== Assignment ==
Set down the entire passage on arts audiences and diversity word for word.

== Source text ==
In April this year, the Warwick Commission Report reported that:
“the wealthiest, best educated and least ethnically diverse 8% of society make up nearly half of live music audiences and a third of theatregoers and gallery visitors”
So the core of our arts audience makes up 8% of the population – the richest, most educated, least diverse 8%. And guess who is making that work that they are lapping up? Yup, it’s them too. Basically the wealthiest, best educated and least ethnically diverse artists, writers, directors, employed by the wealthiest, best educated and least ethnically diverse curators, commissioners, board members and funded often by the wealthiest, best educated and least ethnically diverse funders and supporters.
Just a quick note, disabled people don’t even get a mention in the statistics at this helicopter level as we are ‘statistically insignificant’ in number despite making up between 18-22% of the population.
And this is after years of schemes, positive actions, training courses, development programmes and other diversity initiatives. None of which have succeeded in really turning the tide.
So what is the solution? If all of that didn’t work, what does?
At its most simple, the people making the work must change, the people programming the work must change, the spaces where we show and share the work must change and we must open up discussion and debate on what ‘the work’ is anyway. The only way that’s going to happen is if we commit to doing things differently.
In 2013, I decided to do one thing different each day – I tweeted and set up a weekly blog – DoDifferentDaily. I ate new foods, worked in new ways, tried new hobbies, met new people. What did I learn? That doing something new is incredibly exciting, immensely rewarding, a huge learning opportunity but also really, really scary. And some of the most terrifying things were going to new places – a football match, a mosque, a rally on the other side of my own political leanings. New can be terrifying. But it’s where we have to go to change things.

== Source data ==
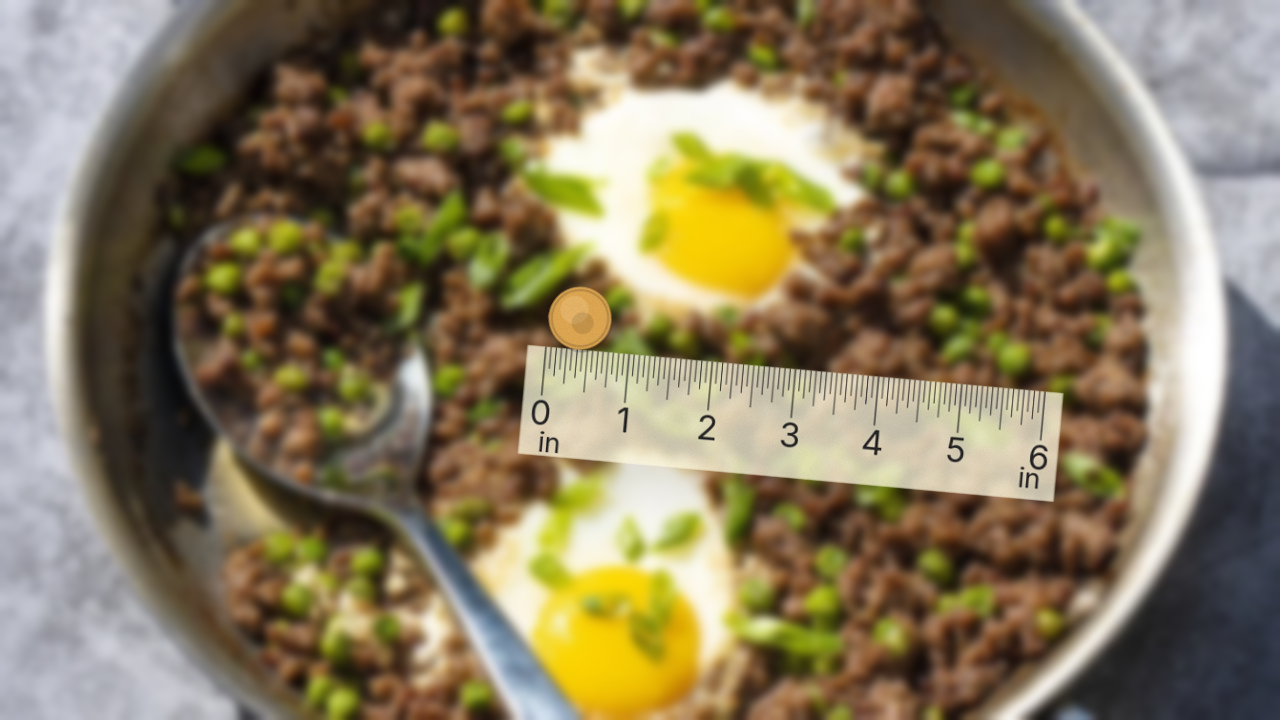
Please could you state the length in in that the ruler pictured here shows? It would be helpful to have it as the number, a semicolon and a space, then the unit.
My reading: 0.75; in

== Response area ==
In April this year, the Warwick Commission Report reported that:
“the wealthiest, best educated and least ethnically diverse 8% of society make up nearly half of live music audiences and a third of theatregoers and gallery visitors”
So the core of our arts audience makes up 8% of the population – the richest, most educated, least diverse 8%. And guess who is making that work that they are lapping up? Yup, it’s them too. Basically the wealthiest, best educated and least ethnically diverse artists, writers, directors, employed by the wealthiest, best educated and least ethnically diverse curators, commissioners, board members and funded often by the wealthiest, best educated and least ethnically diverse funders and supporters.
Just a quick note, disabled people don’t even get a mention in the statistics at this helicopter level as we are ‘statistically insignificant’ in number despite making up between 18-22% of the population.
And this is after years of schemes, positive actions, training courses, development programmes and other diversity initiatives. None of which have succeeded in really turning the tide.
So what is the solution? If all of that didn’t work, what does?
At its most simple, the people making the work must change, the people programming the work must change, the spaces where we show and share the work must change and we must open up discussion and debate on what ‘the work’ is anyway. The only way that’s going to happen is if we commit to doing things differently.
In 2013, I decided to do one thing different each day – I tweeted and set up a weekly blog – DoDifferentDaily. I ate new foods, worked in new ways, tried new hobbies, met new people. What did I learn? That doing something new is incredibly exciting, immensely rewarding, a huge learning opportunity but also really, really scary. And some of the most terrifying things were going to new places – a football match, a mosque, a rally on the other side of my own political leanings. New can be terrifying. But it’s where we have to go to change things.